● **PROBLEM DESCRIPTION**: Go through the entries below and copy each line containing the word "weight".

● **MATERIAL SUPPLIED**:
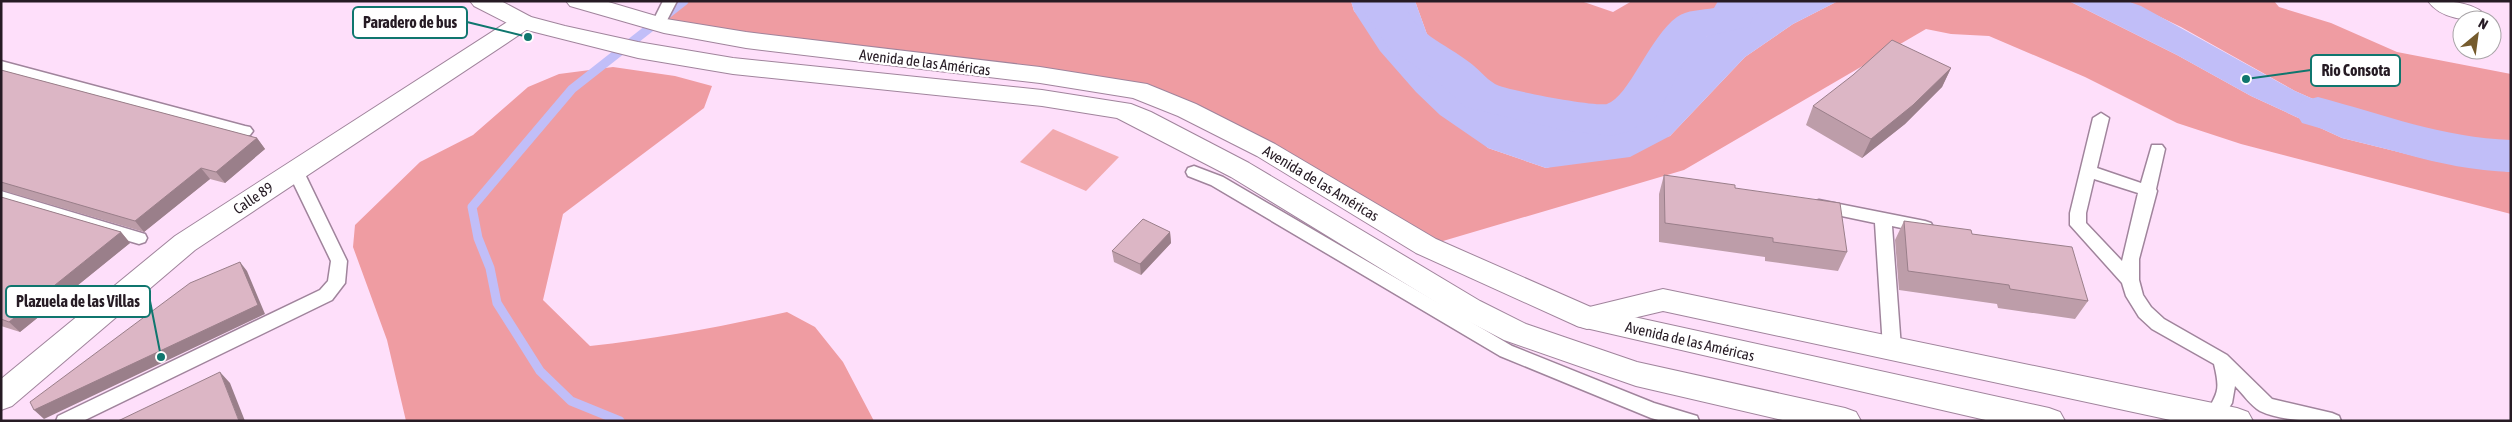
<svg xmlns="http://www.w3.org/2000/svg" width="2512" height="422" viewBox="0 0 2512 422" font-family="'Asap Condensed',sans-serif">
  <rect width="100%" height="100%" fill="#fedffa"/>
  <!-- green -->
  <path fill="#f2aaaf" d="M1053,129L1119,157L1086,191L1020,162Z"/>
  <!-- forest -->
  <path fill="#ef9ca2" d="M680,1H1351L1354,11L1488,148L1546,168L1670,136L1745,57L1793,24L1838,1H2069L2177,55L2251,96L2342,138L2435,161L2511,172V214L2241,144L2177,123L2085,77L1989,36L1951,34L1926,29L1684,170L1426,246L1138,90L664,26Z
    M1415,1H1581L1613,12L1632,1H1756L1701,40L1640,106L1611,121L1520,119L1481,97L1437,62Z
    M2127,1H2274L2279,7L2331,23L2397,52L2511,74V155L2417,142L2381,129L2295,91L2181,27Z
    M613,67L675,76L712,86L704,108L563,214L543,300L590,346C657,339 721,327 787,312L815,327L843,362L874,421H406L387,340L353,247L355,225L420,162L473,135L528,87L559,74Z"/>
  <!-- water -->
  <path fill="#c1bef8" d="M1351,1H1415L1437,62L1481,97L1520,119L1611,121L1640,106L1701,40L1756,1H1838L1793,24L1745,57L1670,136L1630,157L1546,168L1488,148L1440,115L1416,92L1380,51L1354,11Z
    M2069,1H2127L2141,6L2295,91L2381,129L2417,142L2511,155V172L2435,161L2342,138L2251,96L2177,55Z"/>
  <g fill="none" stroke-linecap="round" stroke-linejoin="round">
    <!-- stream -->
    <path stroke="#c1bef8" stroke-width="9" d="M620,421L571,401L540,371L497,303L490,268L478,238L472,207L572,89L684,1"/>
    <!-- river -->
    <path fill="#c1bef8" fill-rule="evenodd" d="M1362,1H1404C1411,32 1446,44 1469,62C1478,68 1485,78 1495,84C1504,90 1597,107 1607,104C1629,97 1650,36 1677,17C1686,10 1703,10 1714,8L1718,1H1770L1764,10L1755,14L1748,27L1707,36L1688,55L1656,117L1627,132L1611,136L1562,130L1465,107L1438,82L1388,47L1364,11Z
      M2318,97C2382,114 2444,138 2511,140V172C2438,170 2371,142 2302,123L2295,112L2302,101Z"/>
    <defs>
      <path id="service" d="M663,1H677L663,28H653L651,25Z
        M1,61L245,126L250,127L253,131L250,135L245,136L1,71Z
        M2101,113L2109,118L2097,168L2141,183L2152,145H2162L2165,149L2156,189L2157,191L2139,259V280L2143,295L2151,307L2164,319L2227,355L2272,399L2332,413L2339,416L2341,421C2317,421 2283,422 2260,411C2251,406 2243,394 2235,386L2232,403L2221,421H2207L2205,416C2217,392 2221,393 2214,364L2152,329L2139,317L2126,296L2122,283L2070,225V213L2093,118ZM2094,179L2138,193L2122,261L2086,223V213Z
        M295,164L301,166L303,170L347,261L345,283L332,300L83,421H56L58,416L320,290L328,281L331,261L287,170L289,166Z
        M1194,166L1223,177L1512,346L1654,403L1697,416L1699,421H1662L1651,418L1500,356L1211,185L1188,176L1186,172L1188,168Z
        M1,191L145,234L147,238L145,242L139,244L1,203Z
        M1819,200L1925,221L1931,223L1933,227L1931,231L1925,233L1892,226L1901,348L1898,353L1892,355L1886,353L1883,348L1875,223L1813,210L1811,206L1813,202Z"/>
      <path id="minor" d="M2428,1C2449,1 2477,1 2490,20C2470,20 2442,21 2428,1Z
        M523,15L531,17L535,22L531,27L195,250L12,406L1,410V379L175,236L515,17Z
        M1663,289L2237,408L2248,412L2253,421H2175L1663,311L1587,329L1577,326L1572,318L1577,310Z"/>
      <path id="primary" d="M470,1H501L531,17L565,26L638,42L733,58L1042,90L1131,104L1151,112L1249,163L1480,301L1526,324L1637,362L1845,408L1856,412L1861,421H1787L1636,386L1504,340L1460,317L1231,177L1117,118L1042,106L733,74L638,58L515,27L474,6Z
        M566,1H605L666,19L746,32L1040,67L1147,84L1196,104L1275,144L1436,239L1593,308L2049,408L2060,412L2065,421H1990L1577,326L1416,253L1257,156L1178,116L1133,98L1040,83L746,48L664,33L570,6Z"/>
    </defs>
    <!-- service casing -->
    <use href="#service" stroke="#a0849c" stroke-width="3"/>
    <!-- minor casing -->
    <use href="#minor" stroke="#a0849c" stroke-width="2"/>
    <!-- primary casing -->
    <use href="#primary" stroke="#a0849c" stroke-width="2"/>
    <!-- service -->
    <use href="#service" fill="#fff" fill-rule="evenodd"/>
    <!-- minor -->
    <use href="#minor" fill="#fff" fill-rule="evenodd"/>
    <!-- primary -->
    <use href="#primary" fill="#fff" fill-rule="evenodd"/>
  </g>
  <!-- wall -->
  <path fill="#bd9da9" d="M1951,68L1942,87L1905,124L1862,158L1806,125L1813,106Z
    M1,70L257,138L265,149L225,183L210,179L144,232L1,190Z
    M1664,175L1735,188L1847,252L1838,271L1765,261V257L1659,242V194Z
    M1,197L121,232L130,243L20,332L1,326Z
    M1904,221L1972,234L2088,301L2075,319L1998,308L1997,304L1899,290L1895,240Z
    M1170,232L1171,243L1141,275L1114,262L1112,251Z"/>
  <!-- shaded-wall -->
  <path fill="#9a7f8a" d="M1951,68L1942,87L1905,124L1862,158L1871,139Z
    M257,138L265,149L225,183L216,172Z
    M201,168L210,179L144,232L135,221Z
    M121,232L130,243L20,332L9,322Z
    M1170,232L1171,243L1141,275L1140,264Z
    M240,262L247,271L265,314L44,419L34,410Z
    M220,372L230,383L245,421H239Z"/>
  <!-- building -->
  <path fill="#dcb6c5" stroke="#9a7f8a" d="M1892,40L1951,68L1913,105L1871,139L1813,106L1853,75Z
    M1,70L257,138L216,172L201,168L135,221L1,182Z
    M1664,175L1735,185V188L1840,203L1847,252L1773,242V238L1665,223Z
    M1,197L121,232L9,322L1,319Z
    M1143,219L1170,232L1140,264L1112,251Z
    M1904,221L1971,230L1972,234L2072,247L2088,301L2010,289L2009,285L1908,271Z
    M240,262L258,305L34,410L30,402L190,283Z
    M220,372L239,421H118Z"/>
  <g text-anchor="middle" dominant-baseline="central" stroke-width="4.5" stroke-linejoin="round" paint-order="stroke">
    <!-- street labels -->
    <g font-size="15" fill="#261b24" stroke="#fff">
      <text transform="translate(925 62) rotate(7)">Avenida de las Américas</text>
      <text transform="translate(1321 183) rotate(31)">Avenida de las Américas</text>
      <text transform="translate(253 198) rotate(-34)">Calle 89</text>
      <text transform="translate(1690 341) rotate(13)">Avenida de las Américas</text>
    </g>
  </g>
  <!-- callouts -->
  <path fill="none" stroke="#0f766e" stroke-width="2" d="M528 37L467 22M2246 79L2311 70M161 357L150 301"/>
  <g fill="#0f766e" stroke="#fff" stroke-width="2">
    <circle cx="528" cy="37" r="5"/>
    <circle cx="2246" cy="79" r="5"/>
    <circle cx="161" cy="357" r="5"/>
  </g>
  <g fill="#fff" stroke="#0f766e" stroke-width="2">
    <rect x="353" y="7" width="114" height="31" rx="5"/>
    <rect x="2311" y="55" width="89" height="31" rx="5"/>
    <rect x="6" y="286" width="144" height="31" rx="5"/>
  </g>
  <g font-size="16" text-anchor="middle" font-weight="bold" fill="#261b24">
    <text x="410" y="28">Paradero de bus</text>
    <text x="2356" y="76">Rio Consota</text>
    <text x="78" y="307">Plazuela de las Villas</text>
  </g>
  <!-- border -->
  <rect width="2512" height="422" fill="none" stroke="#261b24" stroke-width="5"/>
  <!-- north arrow -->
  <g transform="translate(2477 35) rotate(29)"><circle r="24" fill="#ffffff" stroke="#a8a4a7"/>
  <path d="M0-4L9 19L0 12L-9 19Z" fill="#755b2d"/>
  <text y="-8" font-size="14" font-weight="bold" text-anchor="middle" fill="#261b24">N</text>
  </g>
</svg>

● **THE ANSWER**:
  <g font-size="16" text-anchor="middle" font-weight="bold" fill="#261b24">
  <text y="-8" font-size="14" font-weight="bold" text-anchor="middle" fill="#261b24">N</text>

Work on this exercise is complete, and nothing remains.